Note that gravity points in the $-y$ direction, so we need a minus sign in the above code to make sure down is negative (and since $g > 0$).

You've added gravity to our simple planetoids game! Now run the program by clicking . The program should behave like this.

Step 2. Add the Game Over!

Edit lunardescent.pde so that it's game over if the ship falls through the bottom of the page. Since down is positive, this happens if the y value becomes larger than the height of the screen.

In lunardescent.pde right after display(); add this line:

  if (y < 0) {
  drawText("Game Over!",width/2,height/2);
  noLoop();
  }

Great, now there is a way to lose the game! The program should now behave like this.

Step 3. Add a way to win the game!

We need to add a way for the ship to land on the surface of the moon.

Add this code right after the display(); function to draw a line at the bottom of the page:

drawLine(0,0,width,0);

If you play the game now there should be a black line on the bottom of the screen. You should test it to see if this worked.

Now we need a way for the ship to sit in the surface of the moon. In real life, the surface of the moon would provide a normal force to hold up the ship. We could try to code up the normal force, but a simpler thing to do would be to make it so that if the ship gets very close to the bottom then the acceleration and velocity will be zero in both the x and y direction. The ship will just sit there forever.

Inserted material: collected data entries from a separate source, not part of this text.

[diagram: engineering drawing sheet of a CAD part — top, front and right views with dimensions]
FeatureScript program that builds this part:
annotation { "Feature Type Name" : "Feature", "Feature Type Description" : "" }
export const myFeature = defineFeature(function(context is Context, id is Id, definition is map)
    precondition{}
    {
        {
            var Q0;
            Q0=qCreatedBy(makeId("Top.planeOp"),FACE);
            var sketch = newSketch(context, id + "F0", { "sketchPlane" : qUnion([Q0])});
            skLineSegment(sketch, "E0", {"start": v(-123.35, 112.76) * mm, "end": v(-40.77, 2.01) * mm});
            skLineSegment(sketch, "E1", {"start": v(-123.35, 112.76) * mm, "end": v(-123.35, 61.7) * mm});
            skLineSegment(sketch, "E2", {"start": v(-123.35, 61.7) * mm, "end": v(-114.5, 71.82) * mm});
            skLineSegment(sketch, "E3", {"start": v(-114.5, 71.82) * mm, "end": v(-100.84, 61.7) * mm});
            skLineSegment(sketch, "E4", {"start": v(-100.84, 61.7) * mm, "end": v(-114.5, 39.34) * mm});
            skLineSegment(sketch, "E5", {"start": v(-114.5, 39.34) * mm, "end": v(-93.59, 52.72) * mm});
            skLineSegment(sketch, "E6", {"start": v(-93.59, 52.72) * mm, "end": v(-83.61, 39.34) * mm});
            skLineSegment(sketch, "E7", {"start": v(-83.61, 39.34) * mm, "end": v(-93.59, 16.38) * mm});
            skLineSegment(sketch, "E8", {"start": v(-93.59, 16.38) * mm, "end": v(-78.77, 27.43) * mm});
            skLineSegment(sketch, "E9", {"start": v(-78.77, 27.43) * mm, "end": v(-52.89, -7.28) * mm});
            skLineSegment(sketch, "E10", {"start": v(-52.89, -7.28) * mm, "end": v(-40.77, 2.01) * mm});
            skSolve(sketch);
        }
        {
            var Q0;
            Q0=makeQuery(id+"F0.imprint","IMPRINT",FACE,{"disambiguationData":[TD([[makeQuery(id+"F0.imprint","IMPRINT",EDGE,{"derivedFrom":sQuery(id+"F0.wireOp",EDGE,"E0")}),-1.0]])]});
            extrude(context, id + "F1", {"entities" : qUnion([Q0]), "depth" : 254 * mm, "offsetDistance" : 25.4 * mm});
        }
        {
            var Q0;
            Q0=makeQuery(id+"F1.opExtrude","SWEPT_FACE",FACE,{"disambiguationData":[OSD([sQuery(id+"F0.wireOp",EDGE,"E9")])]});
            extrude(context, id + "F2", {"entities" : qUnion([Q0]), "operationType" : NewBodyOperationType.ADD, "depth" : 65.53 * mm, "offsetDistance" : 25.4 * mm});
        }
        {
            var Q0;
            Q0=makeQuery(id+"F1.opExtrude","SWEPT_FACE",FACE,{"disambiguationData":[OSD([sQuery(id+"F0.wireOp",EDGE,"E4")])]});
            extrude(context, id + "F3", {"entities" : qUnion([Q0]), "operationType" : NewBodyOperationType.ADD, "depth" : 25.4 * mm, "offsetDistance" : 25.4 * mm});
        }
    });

Add these line right before the game over in draw()

 if ( abs(y - 0.03*height)  < 0.1) {
  deltaVx = 0;
  deltaVy = 0;
  vx = 0;
  vy = 0;
  theta = PI/2;
  }

Note that the accelerations are set to zero, the velocities are set to zero and the angle of the rocket points straight up.

If you've coded up everything correctly, the end result should behave like this.

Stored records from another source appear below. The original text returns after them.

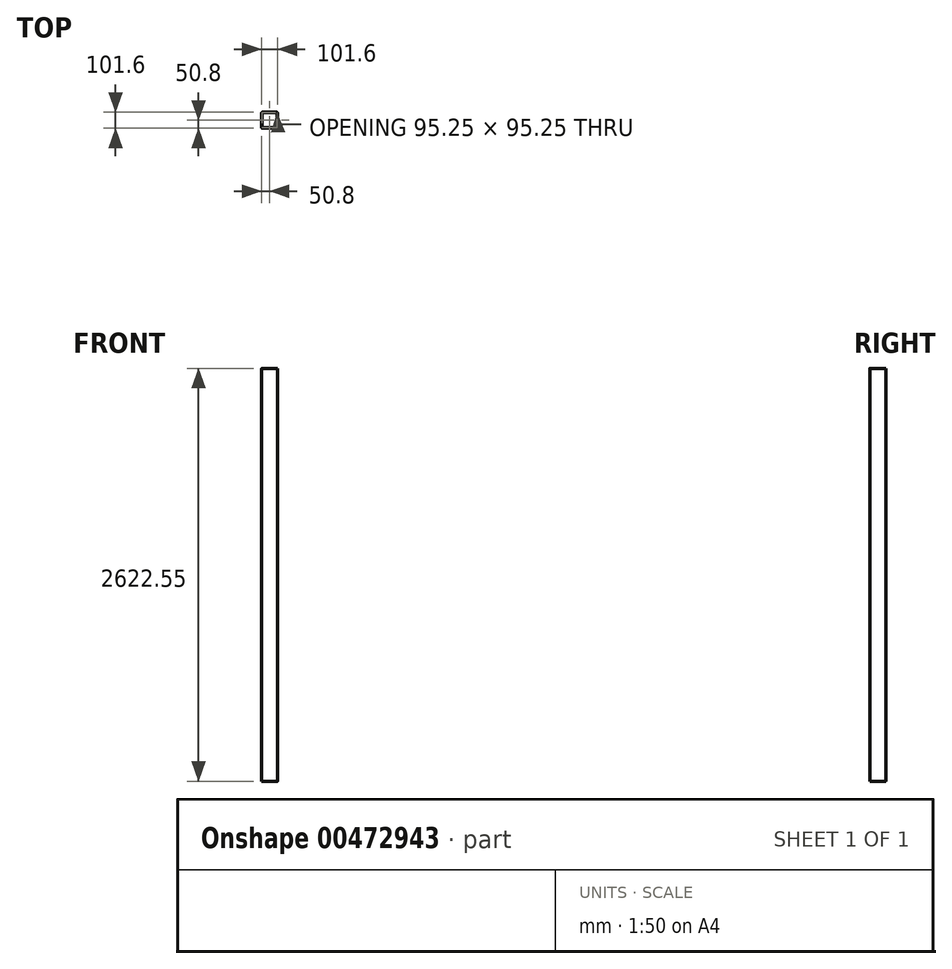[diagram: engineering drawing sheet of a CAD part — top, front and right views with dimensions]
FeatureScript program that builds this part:
annotation { "Feature Type Name" : "Feature", "Feature Type Description" : "" }
export const myFeature = defineFeature(function(context is Context, id is Id, definition is map)
    precondition{}
    {
        {
            var Q0;
            Q0=qCreatedBy(makeId("Top.planeOp"),FACE);
            var sketch = newSketch(context, id + "F0", { "sketchPlane" : qUnion([Q0])});
            skLineSegment(sketch, "E0.bottom", {"start": v(-50.8, -50.8) * mm, "end": v(50.8, -50.8) * mm});
            skLineSegment(sketch, "E0.top", {"start": v(-50.8, 50.8) * mm, "end": v(50.8, 50.8) * mm});
            skLineSegment(sketch, "E0.left", {"start": v(-50.8, -50.8) * mm, "end": v(-50.8, 50.8) * mm});
            skLineSegment(sketch, "E0.right", {"start": v(50.8, -50.8) * mm, "end": v(50.8, 50.8) * mm});
            skPoint(sketch, "E0.middle", {"position": v(0, 0) * mm});
            skLineSegment(sketch, "E1.bottom", {"start": v(-47.63, -47.63) * mm, "end": v(47.63, -47.63) * mm});
            skLineSegment(sketch, "E1.top", {"start": v(-47.63, 47.63) * mm, "end": v(47.63, 47.63) * mm});
            skLineSegment(sketch, "E1.left", {"start": v(-47.63, -47.63) * mm, "end": v(-47.63, 47.63) * mm});
            skLineSegment(sketch, "E1.right", {"start": v(47.63, -47.63) * mm, "end": v(47.63, 47.63) * mm});
            skSolve(sketch);
        }
        {
            var Q0;
            Q0=makeQuery(id+"F0.imprint","IMPRINT",FACE,{"disambiguationData":[TD([[makeQuery(id+"F0.imprint","IMPRINT",EDGE,{"derivedFrom":sQuery(id+"F0.wireOp",EDGE,"E0.bottom")}),1.0]])]});
            extrude(context, id + "F1", {"entities" : qUnion([Q0]), "depth" : 2622.55 * mm});
        }
        {
            var Q0;
            Q0=makeQuery(id+"F1.opExtrude","SWEPT_EDGE",EDGE,{"disambiguationData":[OSD([sQuery(id+"F0.wireOp",EDGE,"E0.bottom"),sQuery(id+"F0.wireOp",EDGE,"E0.left")])]});
            var Q1;
            Q1=makeQuery(id+"F1.opExtrude","SWEPT_EDGE",EDGE,{"disambiguationData":[OSD([sQuery(id+"F0.wireOp",EDGE,"E0.bottom"),sQuery(id+"F0.wireOp",EDGE,"E0.right")])]});
            var Q2;
            Q2=makeQuery(id+"F1.opExtrude","SWEPT_EDGE",EDGE,{"disambiguationData":[OSD([sQuery(id+"F0.wireOp",EDGE,"E0.top"),sQuery(id+"F0.wireOp",EDGE,"E0.right")])]});
            var Q3;
            Q3=makeQuery(id+"F1.opExtrude","SWEPT_EDGE",EDGE,{"disambiguationData":[OSD([sQuery(id+"F0.wireOp",EDGE,"E0.top"),sQuery(id+"F0.wireOp",EDGE,"E0.left")])]});
            var Q4;
            Q4=makeQuery(id+"F1.opExtrude","SWEPT_EDGE",EDGE,{"disambiguationData":[OSD([sQuery(id+"F0.wireOp",EDGE,"E1.bottom"),sQuery(id+"F0.wireOp",EDGE,"E1.right")])]});
            var Q5;
            Q5=makeQuery(id+"F1.opExtrude","SWEPT_EDGE",EDGE,{"disambiguationData":[OSD([sQuery(id+"F0.wireOp",EDGE,"E1.top"),sQuery(id+"F0.wireOp",EDGE,"E1.right")])]});
            var Q6;
            Q6=makeQuery(id+"F1.opExtrude","SWEPT_EDGE",EDGE,{"disambiguationData":[OSD([sQuery(id+"F0.wireOp",EDGE,"E1.top"),sQuery(id+"F0.wireOp",EDGE,"E1.left")])]});
            var Q7;
            Q7=makeQuery(id+"F1.opExtrude","SWEPT_EDGE",EDGE,{"disambiguationData":[OSD([sQuery(id+"F0.wireOp",EDGE,"E1.bottom"),sQuery(id+"F0.wireOp",EDGE,"E1.left")])]});
            fillet(context, id + "F2", {"entities" : qUnion([Q0, Q1, Q2, Q3, Q4, Q5, Q6, Q7]), "radius" : 5.08 * mm, "tangentPropagation" : true, "allowEdgeOverflow" : false});
        }
    });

Step 4. Customize the game!

There are a number of different options to customize the game. You can change the initial direction of the ship from horizontal to vertical by changing a line in lunardescent.pde.

In lunardescent.pde change this line

float theta = 0; 
to this:
float theta = PI/2;

You may also want to have the ship start out higher up so it has further to fall. You can do this by changing initial y position in the setup() function. Change this from

y = height/2; 
to
y = height;

There are plenty of other ways to modify the game. Maybe have a limited amount of fuel, or a limited amount of time. Perhaps add mountains. Projectiles? Enable reverse thrusters? Perhaps display the numerical value of the velocity and height on screen. Something else?

How to get full credit on this programming lab!!!

1. Complete steps 1-3 and submit your code to the dropbox on carmen

Just submit your lunardescent.pde file on carmen.

2. Make sure you can lose the game and win the game

As described in step 2 and 3

3. Make sure to change the initial angle

Make sure to change the initial angle to PI/2 as described in step 4. Other modifications (as discussed in step 4) are optional and you may get some extra credit if you modify the code in a clever way.

Optional: Share your program!

If you want to share your program with a friend, send them three files: Your lunardescent.pde, a copy of functions.pde and right-click and download the file lunardescent.html. As long as these three files are in the same folder on your or someone else's computer you should be able to double click on lunardescent.html and play the game on a web browser. You don't need to install the processing interactive environment to get this to work.

If this seems overly complicated the other way you can share your program is by clicking "Create sketch" at openprocessing.org. Upload your code, set up an account (for free!) and then give your friends a link to the sketch.